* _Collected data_

═══

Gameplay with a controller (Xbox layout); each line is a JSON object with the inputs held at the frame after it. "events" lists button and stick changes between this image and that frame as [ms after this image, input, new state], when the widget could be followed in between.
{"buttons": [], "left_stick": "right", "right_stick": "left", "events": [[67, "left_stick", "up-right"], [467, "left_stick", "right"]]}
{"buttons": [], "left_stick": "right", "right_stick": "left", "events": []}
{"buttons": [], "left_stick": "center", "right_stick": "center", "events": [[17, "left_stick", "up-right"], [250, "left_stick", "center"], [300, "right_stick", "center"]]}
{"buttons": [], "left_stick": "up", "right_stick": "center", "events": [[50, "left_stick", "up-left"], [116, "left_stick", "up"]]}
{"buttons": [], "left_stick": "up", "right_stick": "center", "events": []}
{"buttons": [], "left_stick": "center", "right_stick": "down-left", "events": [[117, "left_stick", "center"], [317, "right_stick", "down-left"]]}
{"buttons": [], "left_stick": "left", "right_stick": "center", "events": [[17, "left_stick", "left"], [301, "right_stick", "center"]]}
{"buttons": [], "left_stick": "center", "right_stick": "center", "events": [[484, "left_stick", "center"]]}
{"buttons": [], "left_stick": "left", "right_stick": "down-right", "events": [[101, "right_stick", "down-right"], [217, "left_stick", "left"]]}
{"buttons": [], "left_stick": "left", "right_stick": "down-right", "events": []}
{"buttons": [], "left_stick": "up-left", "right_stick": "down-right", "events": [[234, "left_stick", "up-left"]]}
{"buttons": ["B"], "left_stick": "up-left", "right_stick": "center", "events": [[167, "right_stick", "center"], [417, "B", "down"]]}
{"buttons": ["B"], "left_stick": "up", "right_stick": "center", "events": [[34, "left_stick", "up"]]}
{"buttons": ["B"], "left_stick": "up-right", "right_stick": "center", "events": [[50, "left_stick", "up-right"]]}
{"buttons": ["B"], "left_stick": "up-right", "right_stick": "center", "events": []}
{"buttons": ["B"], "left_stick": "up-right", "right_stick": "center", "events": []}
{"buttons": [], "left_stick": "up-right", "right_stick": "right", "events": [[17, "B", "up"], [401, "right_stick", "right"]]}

═══

* _Problem requirements_
Write every record out again, letter for letter.

* _Written answer_
Gameplay with a controller (Xbox layout); each line is a JSON object with the inputs held at the frame after it. "events" lists button and stick changes between this image and that frame as [ms after this image, input, new state], when the widget could be followed in between.
{"buttons": [], "left_stick": "right", "right_stick": "left", "events": [[67, "left_stick", "up-right"], [467, "left_stick", "right"]]}
{"buttons": [], "left_stick": "right", "right_stick": "left", "events": []}
{"buttons": [], "left_stick": "center", "right_stick": "center", "events": [[17, "left_stick", "up-right"], [250, "left_stick", "center"], [300, "right_stick", "center"]]}
{"buttons": [], "left_stick": "up", "right_stick": "center", "events": [[50, "left_stick", "up-left"], [116, "left_stick", "up"]]}
{"buttons": [], "left_stick": "up", "right_stick": "center", "events": []}
{"buttons": [], "left_stick": "center", "right_stick": "down-left", "events": [[117, "left_stick", "center"], [317, "right_stick", "down-left"]]}
{"buttons": [], "left_stick": "left", "right_stick": "center", "events": [[17, "left_stick", "left"], [301, "right_stick", "center"]]}
{"buttons": [], "left_stick": "center", "right_stick": "center", "events": [[484, "left_stick", "center"]]}
{"buttons": [], "left_stick": "left", "right_stick": "down-right", "events": [[101, "right_stick", "down-right"], [217, "left_stick", "left"]]}
{"buttons": [], "left_stick": "left", "right_stick": "down-right", "events": []}
{"buttons": [], "left_stick": "up-left", "right_stick": "down-right", "events": [[234, "left_stick", "up-left"]]}
{"buttons": ["B"], "left_stick": "up-left", "right_stick": "center", "events": [[167, "right_stick", "center"], [417, "B", "down"]]}
{"buttons": ["B"], "left_stick": "up", "right_stick": "center", "events": [[34, "left_stick", "up"]]}
{"buttons": ["B"], "left_stick": "up-right", "right_stick": "center", "events": [[50, "left_stick", "up-right"]]}
{"buttons": ["B"], "left_stick": "up-right", "right_stick": "center", "events": []}
{"buttons": ["B"], "left_stick": "up-right", "right_stick": "center", "events": []}
{"buttons": [], "left_stick": "up-right", "right_stick": "right", "events": [[17, "B", "up"], [401, "right_stick", "right"]]}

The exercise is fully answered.